Rubilyn Litao, a United Methodist deaconess on the program staff of Kasimbayan, an ecumenical center for development, works with the Rise Up for Life and for Rights.

"Social responsibility is one of the ministries I have come to commit myself as a deaconess,” she said. "The killing of Kian in the name of war on drugs is an affront to the One who gave life. Expressing this concern in front of the Philippine National Police is a principled move because those police inside are the ones responsible to many killings."

(Second from left) The Rev. Roland G. Annaguey, and (fourth from right) the Rev. Lizette Tapia-Raquel, United Methodist clergy studying at Yonsei University in Seoul, South Korea, joined a global action on Aug. 25, protesting extrajudicial killings under Philippines President Rodrigo Duterte. To date, there have been at least 12,000 victims, some of them as young as 5 years old. Photo courtesy of Lizette Tapia-Raquel.

(Second from left) The Rev. Roland G. Annaguey, and (fourth from right) the Rev. Lizette Tapia-Raquel, United Methodist clergy studying at Yonsei University in Seoul, South Korea, joined a global action on Aug. 25, protesting extrajudicial killings under Philippines President Rodrigo Duterte. Photo courtesy of Lizette Tapia-Raquel. 

"There may be martial law in Mindanao, but we have had martial rule in poor communities through Duterte’s War on Drugs since his first day in office,” said the Rev. Gilbert Billena, spokesperson for Rise Up for Life and for Rights.

“People have been killed every day at the whim of state forces under Operation Double Barrel/Tokhang. There is no due process. They just keep gunning people down on the street.

The organization calls for a dismantling of the drug pipeline through drug lords, suppliers, producers and “narco-politicians.”

“The poor need and deserve livelihood programs and social services, including rehabilitation for those dependent on drug use,” Billena added. “We must address the roots of what makes for the proliferation of the illegal drug trade and not just give the police a license to kill." 

Darlene Marquez-Caramanzana, a United Methodist deaconess and a staff executive for the education and nurture program of the National Council of Churches in the Philippines, was a signer of the Aug. 28 statement for the Movement Against Tyranny.

"In the face of blatant acts of tyranny, it is time to take a stand, to speak out and to act,” the statement said. “We demand an end to extrajudicial killings and mass murder in the name of the Duterte regime’s ‘war on drugs’ and ‘war on terror.’

"We demand a stop to indiscriminate aerial bombings, artillery fire and other destructive military operations that target civilian communities like Lumad and Moro communities, especially residences, schools, farms and commercial/business establishments."

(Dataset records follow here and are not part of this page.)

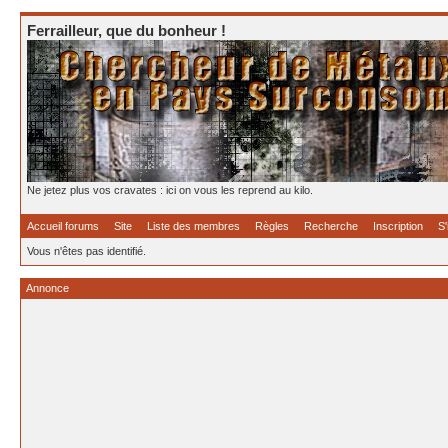
Ferrailleur, que du bonheur !
Ne jetez plus vos cravates : ici on vous les reprend au kilo.
Accueil forums
Site
Liste des membres
Règles
Recherche
Inscription
S'
Vous n'êtes pas identifié.
Annonce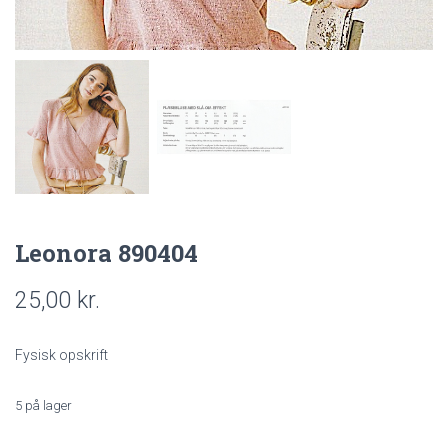
Leonora 890404
25,00
kr.
Fysisk opskrift
5 på lager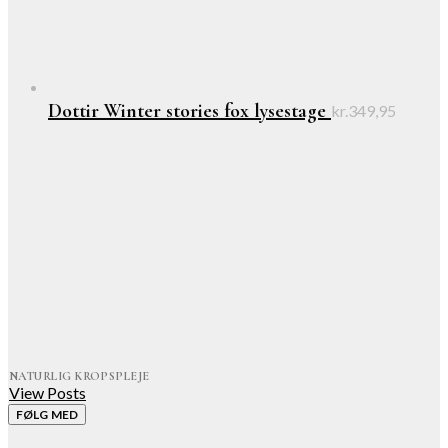
Dottir Winter stories fox lysestage
kr.
349,95
NATURLIG KROPSPLEJE
View Posts
FØLG MED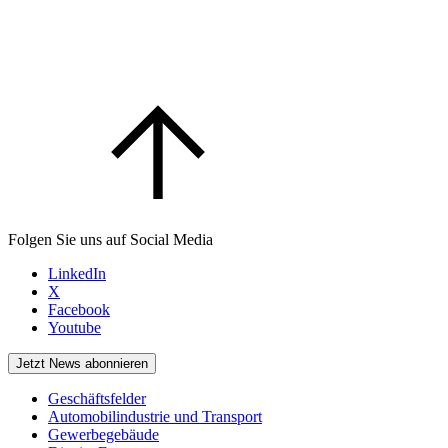
Folgen Sie uns auf Social Media
LinkedIn
X
Facebook
Youtube
Jetzt News abonnieren
Geschäftsfelder
Automobilindustrie und Transport
Gewerbegebäude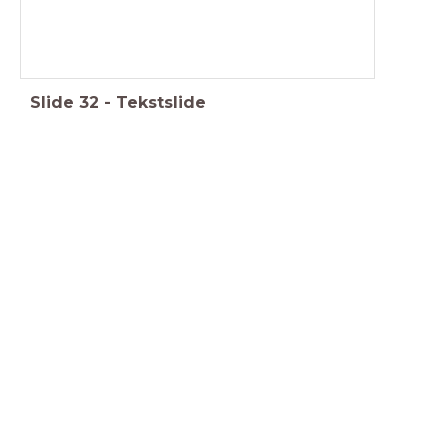
Slide
32
-
Tekstslide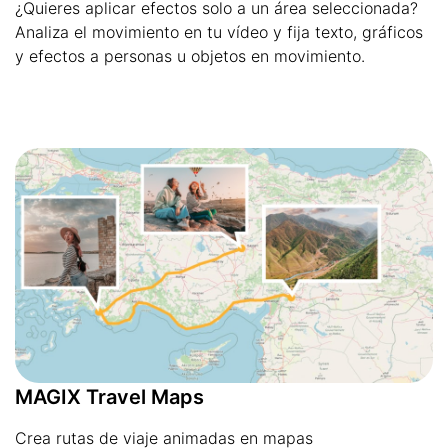
¿Quieres aplicar efectos solo a un área seleccionada?
Analiza el movimiento en tu vídeo y fija texto, gráficos
y efectos a personas u objetos en movimiento.
MAGIX Travel Maps
Crea rutas de viaje animadas en mapas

The statement condemns blanket martial law powers, demands “an independent and impartial investigation” of arrests and human rights violations during the siege of Marawi and resists efforts to silence mass media and public opinion.

Lucena, the youth who attended the protest at police headquarters, said she believes that "justice is for all, not only for selected few, each one deserves due process. Kian never went through due process.

"Faith has taught us to love others, not only ourselves and not just stay in our own comforts, but empathize with others who go through a serious ordeal like the parents of Kian."